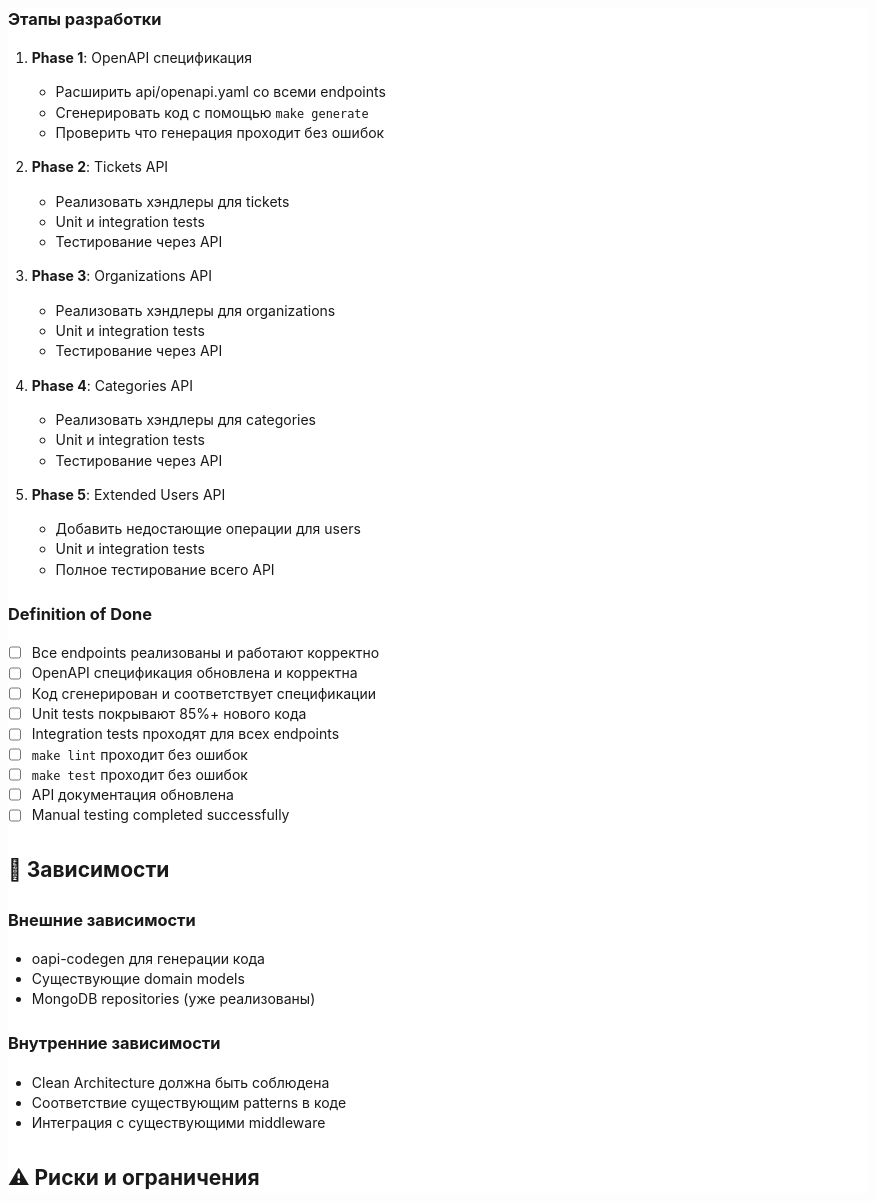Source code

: ### Этапы разработки
1. **Phase 1**: OpenAPI спецификация
   - Расширить api/openapi.yaml со всеми endpoints
   - Сгенерировать код с помощью `make generate`
   - Проверить что генерация проходит без ошибок

2. **Phase 2**: Tickets API
   - Реализовать хэндлеры для tickets
   - Unit и integration tests
   - Тестирование через API

3. **Phase 3**: Organizations API
   - Реализовать хэндлеры для organizations
   - Unit и integration tests
   - Тестирование через API

4. **Phase 4**: Categories API
   - Реализовать хэндлеры для categories
   - Unit и integration tests
   - Тестирование через API

5. **Phase 5**: Extended Users API
   - Добавить недостающие операции для users
   - Unit и integration tests
   - Полное тестирование всего API

### Definition of Done
- [ ] Все endpoints реализованы и работают корректно
- [ ] OpenAPI спецификация обновлена и корректна
- [ ] Код сгенерирован и соответствует спецификации
- [ ] Unit tests покрывают 85%+ нового кода
- [ ] Integration tests проходят для всех endpoints
- [ ] `make lint` проходит без ошибок
- [ ] `make test` проходит без ошибок
- [ ] API документация обновлена
- [ ] Manual testing completed successfully

## 🔗 Зависимости

### Внешние зависимости
- oapi-codegen для генерации кода
- Существующие domain models
- MongoDB repositories (уже реализованы)

### Внутренние зависимости
- Clean Architecture должна быть соблюдена
- Соответствие существующим patterns в коде
- Интеграция с существующими middleware

## ⚠️ Риски и ограничения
--------------------------------
- Aim of the task -
Please lay out each line of text in the material above as a JSON list of strings, one string per line, with blank lines skipped and the pictures left out.

- Output below -
[
  "Source code",
  ": ### Этапы разработки",
  "1. **Phase 1**: OpenAPI спецификация",
  "   - Расширить api/openapi.yaml со всеми endpoints",
  "   - Сгенерировать код с помощью `make generate`",
  "   - Проверить что генерация проходит без ошибок",
  "2. **Phase 2**: Tickets API",
  "   - Реализовать хэндлеры для tickets",
  "   - Unit и integration tests",
  "   - Тестирование через API",
  "3. **Phase 3**: Organizations API",
  "   - Реализовать хэндлеры для organizations",
  "   - Unit и integration tests",
  "   - Тестирование через API",
  "4. **Phase 4**: Categories API",
  "   - Реализовать хэндлеры для categories",
  "   - Unit и integration tests",
  "   - Тестирование через API",
  "5. **Phase 5**: Extended Users API",
  "   - Добавить недостающие операции для users",
  "   - Unit и integration tests",
  "   - Полное тестирование всего API",
  "### Definition of Done",
  "- [ ] Все endpoints реализованы и работают корректно",
  "- [ ] OpenAPI спецификация обновлена и корректна",
  "- [ ] Код сгенерирован и соответствует спецификации",
  "- [ ] Unit tests покрывают 85%+ нового кода",
  "- [ ] Integration tests проходят для всех endpoints",
  "- [ ] `make lint` проходит без ошибок",
  "- [ ] `make test` проходит без ошибок",
  "- [ ] API документация обновлена",
  "- [ ] Manual testing completed successfully",
  "## 🔗 Зависимости",
  "### Внешние зависимости",
  "- oapi-codegen для генерации кода",
  "- Существующие domain models",
  "- MongoDB repositories (уже реализованы)",
  "### Внутренние зависимости",
  "- Clean Architecture должна быть соблюдена",
  "- Соответствие существующим patterns в коде",
  "- Интеграция с существующими middleware",
  "## ⚠️ Риски и ограничения"
]